[YOUR TASK] Please return every line below that contains the string "center".

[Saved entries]
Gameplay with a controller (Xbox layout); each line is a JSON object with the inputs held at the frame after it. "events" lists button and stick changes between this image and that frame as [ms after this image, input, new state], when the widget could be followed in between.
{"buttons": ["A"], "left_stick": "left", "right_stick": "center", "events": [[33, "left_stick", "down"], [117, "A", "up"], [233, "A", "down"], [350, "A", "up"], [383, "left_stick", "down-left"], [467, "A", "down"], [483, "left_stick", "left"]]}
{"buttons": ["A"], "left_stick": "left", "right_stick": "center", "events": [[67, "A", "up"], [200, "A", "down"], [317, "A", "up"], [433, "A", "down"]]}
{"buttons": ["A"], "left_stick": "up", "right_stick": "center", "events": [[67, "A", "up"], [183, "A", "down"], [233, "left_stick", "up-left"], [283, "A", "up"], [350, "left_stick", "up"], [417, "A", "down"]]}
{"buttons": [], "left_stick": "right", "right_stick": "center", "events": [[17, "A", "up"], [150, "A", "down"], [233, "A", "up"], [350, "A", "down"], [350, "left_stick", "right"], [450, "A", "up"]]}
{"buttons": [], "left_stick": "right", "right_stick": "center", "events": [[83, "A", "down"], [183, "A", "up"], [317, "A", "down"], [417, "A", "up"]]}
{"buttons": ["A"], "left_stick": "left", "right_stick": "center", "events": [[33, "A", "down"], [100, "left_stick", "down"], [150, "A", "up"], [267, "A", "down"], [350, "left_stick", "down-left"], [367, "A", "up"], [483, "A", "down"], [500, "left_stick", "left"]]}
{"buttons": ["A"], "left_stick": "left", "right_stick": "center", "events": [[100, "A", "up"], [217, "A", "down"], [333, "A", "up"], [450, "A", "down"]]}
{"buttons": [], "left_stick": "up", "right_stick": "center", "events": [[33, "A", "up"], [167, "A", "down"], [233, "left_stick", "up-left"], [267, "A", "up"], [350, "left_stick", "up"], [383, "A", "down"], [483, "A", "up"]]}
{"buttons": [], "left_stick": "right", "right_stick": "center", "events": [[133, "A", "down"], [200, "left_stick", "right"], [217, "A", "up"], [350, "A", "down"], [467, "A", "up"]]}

[WORKED SOLUTION]
{"buttons": ["A"], "left_stick": "left", "right_stick": "center", "events": [[33, "left_stick", "down"], [117, "A", "up"], [233, "A", "down"], [350, "A", "up"], [383, "left_stick", "down-left"], [467, "A", "down"], [483, "left_stick", "left"]]}
{"buttons": ["A"], "left_stick": "left", "right_stick": "center", "events": [[67, "A", "up"], [200, "A", "down"], [317, "A", "up"], [433, "A", "down"]]}
{"buttons": ["A"], "left_stick": "up", "right_stick": "center", "events": [[67, "A", "up"], [183, "A", "down"], [233, "left_stick", "up-left"], [283, "A", "up"], [350, "left_stick", "up"], [417, "A", "down"]]}
{"buttons": [], "left_stick": "right", "right_stick": "center", "events": [[17, "A", "up"], [150, "A", "down"], [233, "A", "up"], [350, "A", "down"], [350, "left_stick", "right"], [450, "A", "up"]]}
{"buttons": [], "left_stick": "right", "right_stick": "center", "events": [[83, "A", "down"], [183, "A", "up"], [317, "A", "down"], [417, "A", "up"]]}
{"buttons": ["A"], "left_stick": "left", "right_stick": "center", "events": [[33, "A", "down"], [100, "left_stick", "down"], [150, "A", "up"], [267, "A", "down"], [350, "left_stick", "down-left"], [367, "A", "up"], [483, "A", "down"], [500, "left_stick", "left"]]}
{"buttons": ["A"], "left_stick": "left", "right_stick": "center", "events": [[100, "A", "up"], [217, "A", "down"], [333, "A", "up"], [450, "A", "down"]]}
{"buttons": [], "left_stick": "up", "right_stick": "center", "events": [[33, "A", "up"], [167, "A", "down"], [233, "left_stick", "up-left"], [267, "A", "up"], [350, "left_stick", "up"], [383, "A", "down"], [483, "A", "up"]]}
{"buttons": [], "left_stick": "right", "right_stick": "center", "events": [[133, "A", "down"], [200, "left_stick", "right"], [217, "A", "up"], [350, "A", "down"], [467, "A", "up"]]}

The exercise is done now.